The last chapter, “Isooctane,” breaks with the pattern of the preceding ones by depicting, instead of a research adventure, a wartime episode described as a humanitarian mission: Soldiers from the Western Front, infected with typhus, are to be brought by train to a sanatorium by a bacteriologist. Besides the adversities of train travel in the midst of war, Dr. Horn has to battle most notably with the overflowing toilets and ultimately resorts to the use of metal canisters, which he has someone steal from a platform. As the original contents emptied out of them happened to have been aviation fuel, Horn is charged with sabotage. In the concluding trial, his defense counsel makes an impassioned plea for the importance of medical progress for mankind relative to a handicap—and a minor one at that—for the military. The text ends with the physician’s reflective debating (in 1944!) of the perception that every invention can serve peace as well as war: “People misuse inventions to gain power.”[8] The novel’s conclusion emphasizes the innocence of the research and the researchers of any responsibility for the consequences of their inventions.

 

Running through all five chapters is the assumption that the end justifies the means, in particular, that individual or collective sacrifices must be made for the so-called common good (the nation, a self-sufficient economy, progress). In terms of both style and content, Schenzinger makes use here of grand linguistic flourishes. For example, the text contains a large number of elliptical passages that are arranged like verses to lend special emphasis:

 

“A quiet struggle began,

a task at the peril of health and life,

a heroism with no public,

no arena holding 80,000,

no reporters, no headlines,

no decorations,

no official military communiqué.”[9]

 

This rhythmization of the narrative flow is intended to be closely attuned to the drums from the chapter on natural rubber, “bóngtamtam… bóngtamtam… bóngtám…,”[10] and it gives the impression of linguistic military march music and a military review.
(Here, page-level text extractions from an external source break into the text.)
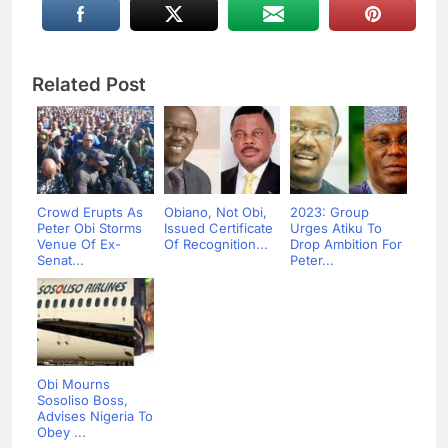
Related Post
Crowd Erupts As
Obiano, Not Obi,
2023: Group
Peter Obi Storms
Issued Certificate
Urges Atiku To
Venue Of Ex-
Of Recognition...
Drop Ambition For
Senat...
Peter...
Obi Mourns
Sosoliso Boss,
Advises Nigeria To
Obey ...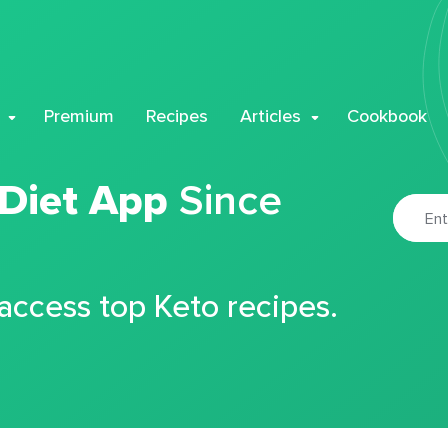
Premium
Recipes
Articles
Cookbook
 Diet App
Since
 access top Keto recipes.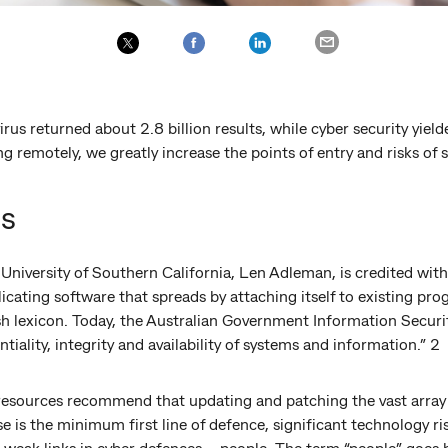
us returned about 2.8 billion results, while cyber security yielde
 remotely, we greatly increase the points of entry and risks of 
us
 University of Southern California, Len Adleman, is credited wi
licating software that spreads by attaching itself to existing prog
sh lexicon. Today, the Australian Government Information Securi
tiality, integrity and availability of systems and information.” 2
resources recommend that updating and patching the vast array
 is the minimum first line of defence, significant technology ri
 weak links in cyber defences – people. The term “people” goes 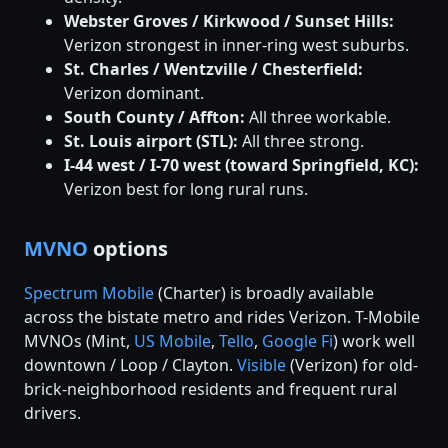
Webster Groves / Kirkwood / Sunset Hills:
Verizon strongest in inner-ring west suburbs.
St. Charles / Wentzville / Chesterfield:
Verizon dominant.
South County / Affton:
All three workable.
St. Louis airport (STL):
All three strong.
I-44 west / I-70 west (toward Springfield, KC):
Verizon best for long rural runs.
MVNO
options
Spectrum Mobile
(Charter) is broadly available
across the bistate metro and rides Verizon. T-Mobile
MVNOs (Mint,
US Mobile
,
Tello
,
Google Fi
) work well
downtown / Loop / Clayton.
Visible
(Verizon) for old-
brick-neighborhood residents and frequent rural
drivers.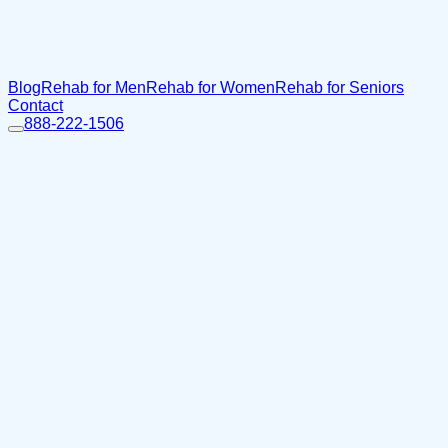
Blog
Rehab for Men
Rehab for Women
Rehab for Seniors
Contact
888-222-1506
Home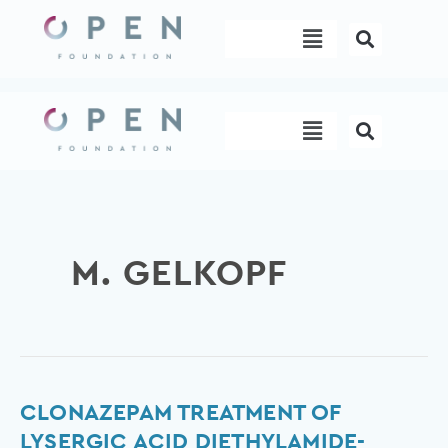
Skip
Menu
to
content
Menu
M. GELKOPF
Clonazepam
CLONAZEPAM TREATMENT OF
treatment
LYSERGIC ACID DIETHYLAMIDE-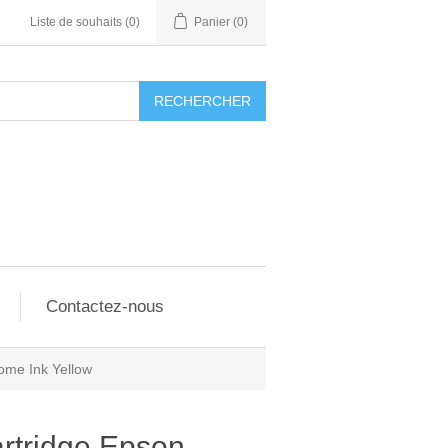
Liste de souhaits
(0)
Panier
(0)
RECHERCHER
Contactez-nous
ome Ink Yellow
rtridge Epson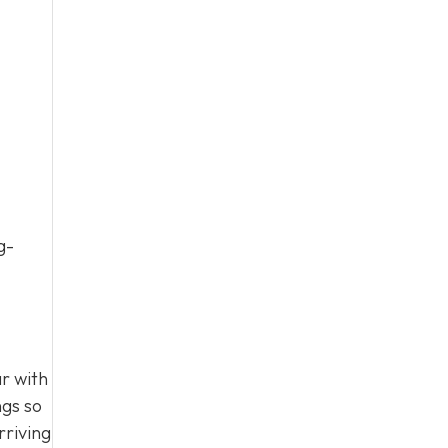
g-
r with
ngs so
rriving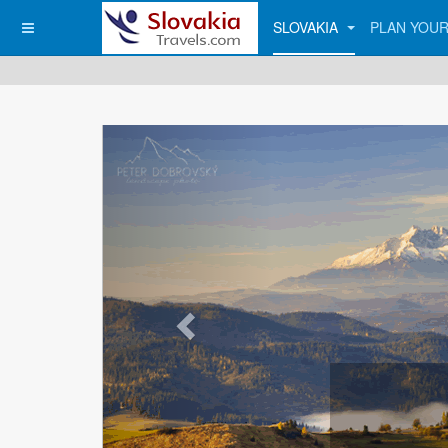
SLOVAKIA
PLAN YOUR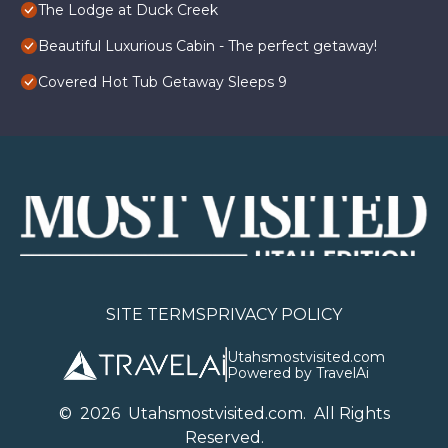
The Lodge at Duck Creek
Beautiful Luxurious Cabin - The perfect getaway!
Covered Hot Tub Getaway Sleeps 9
SITE TERMS
PRIVACY POLICY
Utahsmostvisited.com
Powered by TravelAi
©
2026
U
tahsmostvisited.com
. All Rights
Reserved.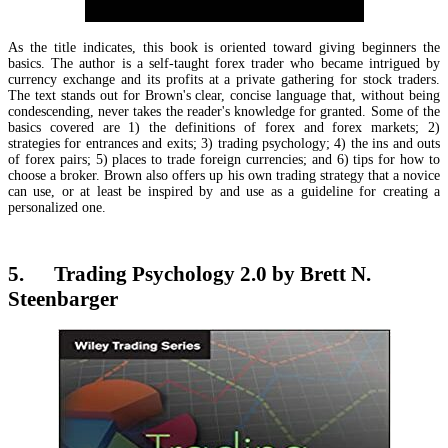
As the title indicates, this book is oriented toward giving beginners the
basics. The author is a self-taught forex trader who became intrigued by
currency exchange and its profits at a private gathering for stock traders.
The text stands out for Brown's clear, concise language that, without being
condescending, never takes the reader's knowledge for granted. Some of the
basics covered are 1) the definitions of forex and forex markets; 2)
strategies for entrances and exits; 3) trading psychology; 4) the ins and outs
of forex pairs; 5) places to trade foreign currencies; and 6) tips for how to
choose a broker. Brown also offers up his own trading strategy that a novice
can use, or at least be inspired by and use as a guideline for creating a
personalized one.
5. Trading Psychology 2.0 by Brett N.
Steenbarger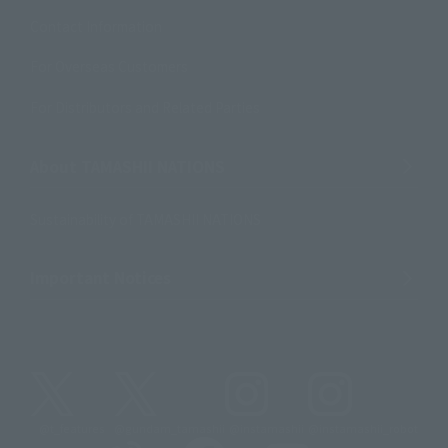
Contact Information
For Overseas Customers
For Distributors and Related Parties
About TAMASHII NATIONS
Sustainability of TAMASHII NATIONS
Important Notices
@t_features
@gundam_tamashii
@instamashii
@instamashii_robot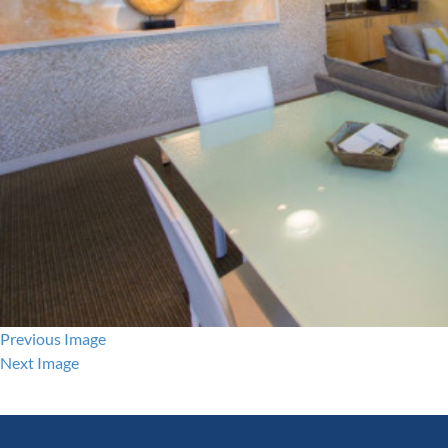
Previous Image
Next Image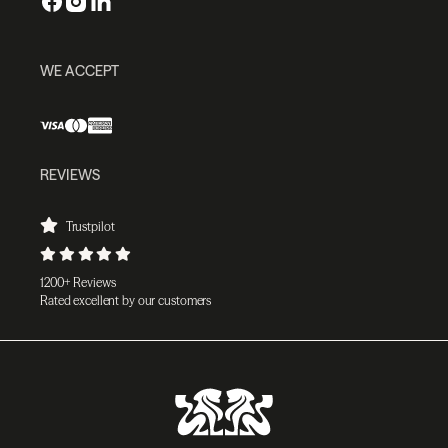
WE ACCEPT
REVIEWS
Trustpilot
1200+ Reviews
Rated excellent by our customers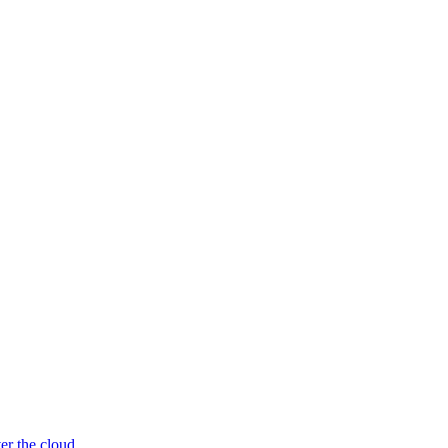
er the cloud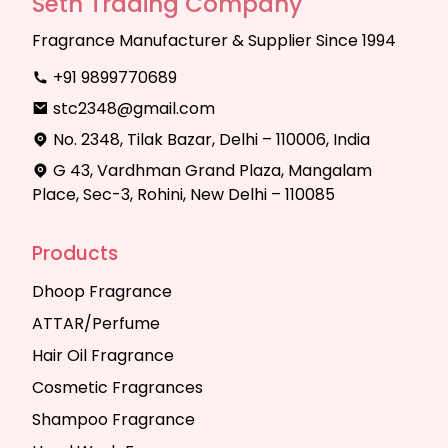
Seth Trading Company
Fragrance Manufacturer & Supplier Since 1994
+91 9899770689
stc2348@gmail.com
No. 2348, Tilak Bazar, Delhi – 110006, India
G 43, Vardhman Grand Plaza, Mangalam
Place, Sec-3, Rohini, New Delhi – 110085
Products
Dhoop Fragrance
ATTAR/Perfume
Hair Oil Fragrance
Cosmetic Fragrances
Shampoo Fragrance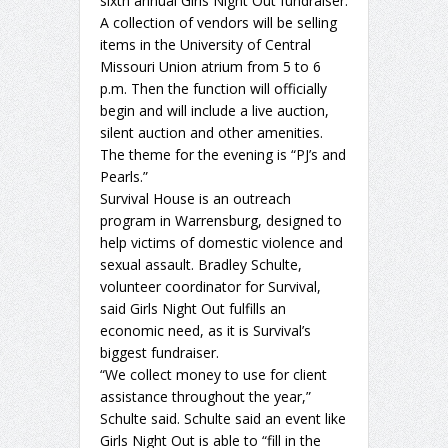
sixth annual Girls Night Out fundraiser.
A collection of vendors will be selling
items in the University of Central
Missouri Union atrium from 5 to 6
p.m. Then the function will officially
begin and will include a live auction,
silent auction and other amenities.
The theme for the evening is “PJ’s and
Pearls.”
Survival House is an outreach
program in Warrensburg, designed to
help victims of domestic violence and
sexual assault. Bradley Schulte,
volunteer coordinator for Survival,
said Girls Night Out fulfills an
economic need, as it is Survival’s
biggest fundraiser.
“We collect money to use for client
assistance throughout the year,”
Schulte said. Schulte said an event like
Girls Night Out is able to “fill in the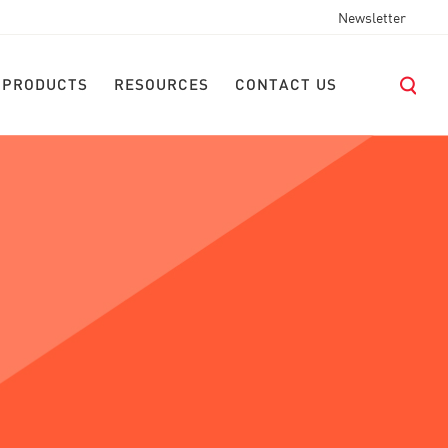
Newsletter
 PRODUCTS
RESOURCES
CONTACT US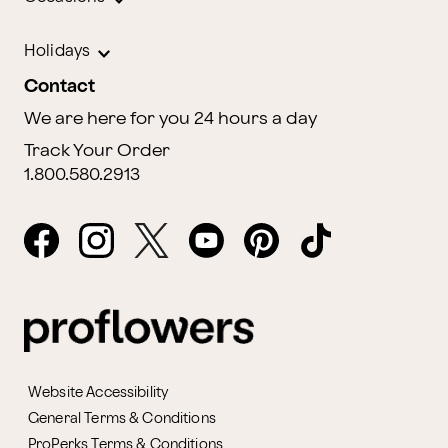
Holidays
Contact
We are here for you 24 hours a day
Track Your Order
1.800.580.2913
Website Accessibility
General Terms & Conditions
ProPerks Terms & Conditions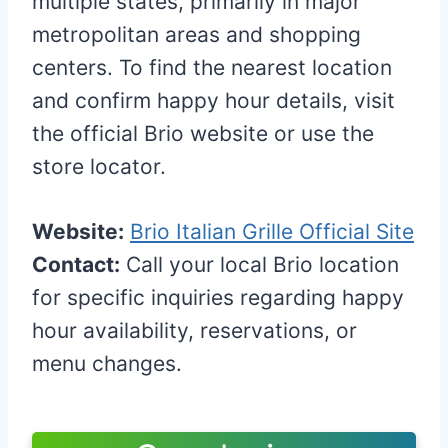
multiple states, primarily in major
metropolitan areas and shopping
centers. To find the nearest location
and confirm happy hour details, visit
the official Brio website or use the
store locator.
Website:
Brio Italian Grille Official Site
Contact:
Call your local Brio location
for specific inquiries regarding happy
hour availability, reservations, or
menu changes.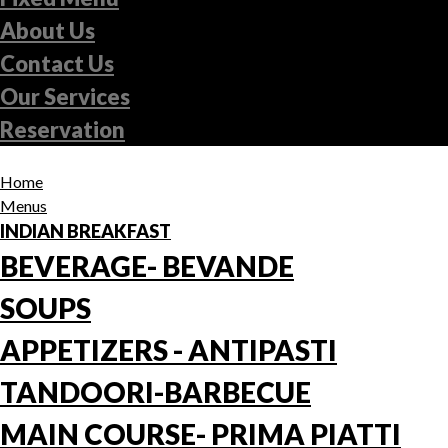
About Us
Contact Us
Our Services
Reservation
Home
Menus
INDIAN BREAKFAST
BEVERAGE- BEVANDE
SOUPS
APPETIZERS - ANTIPASTI
TANDOORI-BARBECUE
MAIN COURSE- PRIMA PIATTI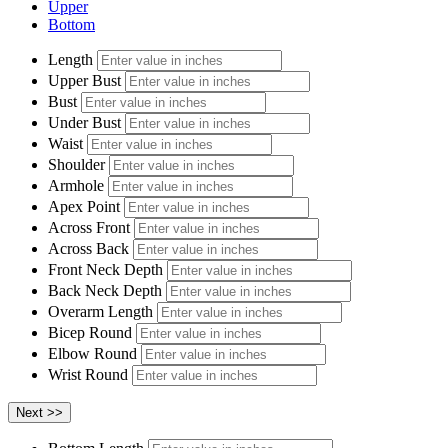
Upper
Bottom
Length
Upper Bust
Bust
Under Bust
Waist
Shoulder
Armhole
Apex Point
Across Front
Across Back
Front Neck Depth
Back Neck Depth
Overarm Length
Bicep Round
Elbow Round
Wrist Round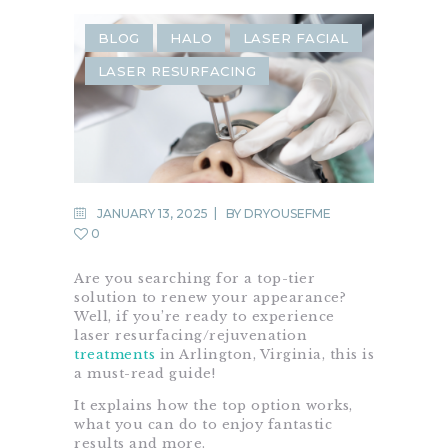
BLOG
HALO
LASER FACIAL
LASER RESURFACING
JANUARY 13, 2025
BY
DRYOUSEFME
0
Are you searching for a top-tier
solution to renew your appearance?
Well, if you’re ready to experience
laser resurfacing/rejuvenation
treatments
in Arlington, Virginia, this is
a must-read guide!
It explains how the top option works,
what you can do to enjoy fantastic
results and more.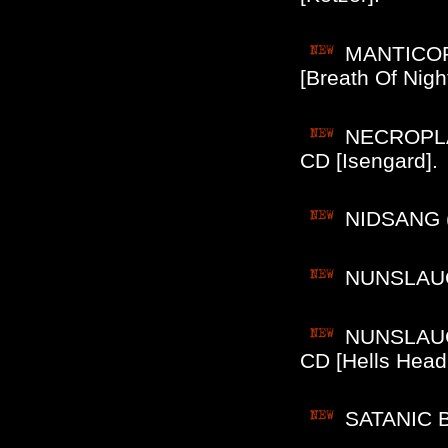
MANTICORE
[Breath Of Night
NECROPLAS
CD [Isengard].
NIDSANG (
NUNSLAUGH
NUNSLAUGH
CD [Hells Head
SATANIC B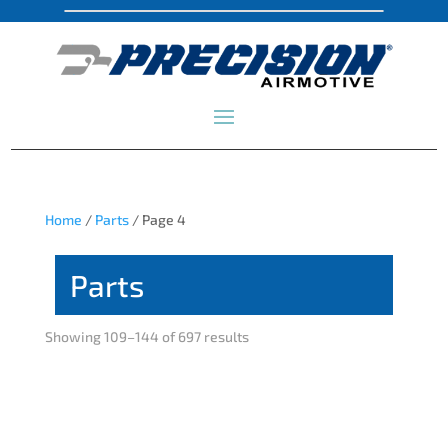
Home
/
Parts
/ Page 4
Parts
Showing 109–144 of 697 results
Occasional hackneyed phrases and quotes from the literary canon of the middle-school level (“Hofmann quoted Goethe, Götz in muted tones, and Tasso loudly: ‘Though it may strike me, it does not strike me deep’.”[11]) serve to heighten the recognition effect; the readers are meant to be engrossed in the adventures of the research pioneers, who are inspired by the cause and not by baser interests, without having the flow of reading interrupted. Overall, the author wants to create the impression that chemistry, propelled by individual outstanding protagonists, is fighting for the salvation of mankind: the history of I.G. Farben as a dime novel of adventure.

(SP; transl. KL)



Literature

Schenzinger, Karl Aloys: Bei I.G. Farben. Munich/Vienna: Andermann, 1953.

[1] Karl Aloys Schenzinger: Bei I.G. Farben (Munich/Vienna: Andermann, 1953), p. 95. (Translated by KL)

[2] Schenzinger: Bei I.G. Farben, p. 78.

[3] Schenzinger: Bei I.G. Farben, p. 98.

[4] Schenzinger: Bei I.G. Farben, p. 110.

[5] Schenzinger: Bei I.G. Farben, p. 159.

[6] Schenzinger: Bei I.G. Farben, p. 259.

[7] Schenzinger: Bei I.G. Farben, p. 337.

[8] Schenzinger: Bei I.G. Farben, p. 379.

[9] Schenzinger: Bei I.G. Farben, p. 198.

[10] Schenzinger: Bei I.G. Farben, p. 36.

[11] Schenzinger: Bei I.G. Farben, p. 219.